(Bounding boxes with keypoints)
--

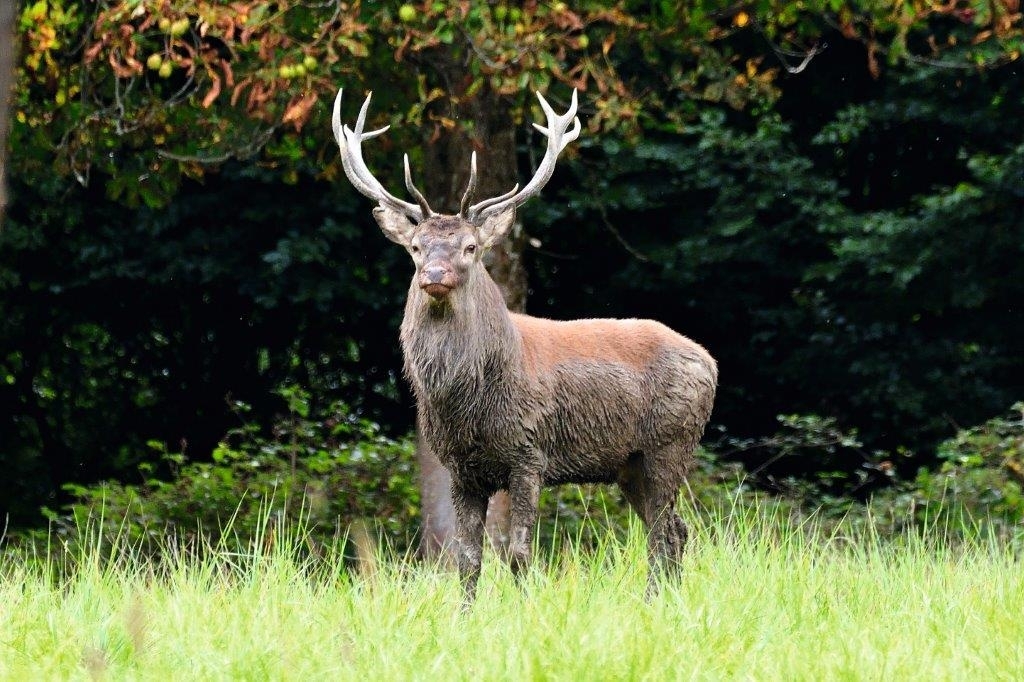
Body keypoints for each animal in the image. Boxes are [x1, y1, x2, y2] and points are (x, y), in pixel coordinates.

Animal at [331, 86, 717, 601]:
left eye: (471, 247)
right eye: (415, 247)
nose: (434, 274)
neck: (466, 403)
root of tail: (710, 361)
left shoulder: (529, 453)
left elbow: (518, 553)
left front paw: (527, 608)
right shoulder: (460, 468)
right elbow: (467, 559)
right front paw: (465, 613)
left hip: (670, 444)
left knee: (663, 530)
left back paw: (655, 599)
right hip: (629, 463)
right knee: (675, 529)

--

> _Assigned task_
Look through the records and gather each line with the word "left".

> _Exercise solution_
left eye: (471, 247)
left shoulder: (529, 453)
left elbow: (518, 553)
left front paw: (527, 608)
left hip: (670, 444)
left knee: (663, 530)
left back paw: (655, 599)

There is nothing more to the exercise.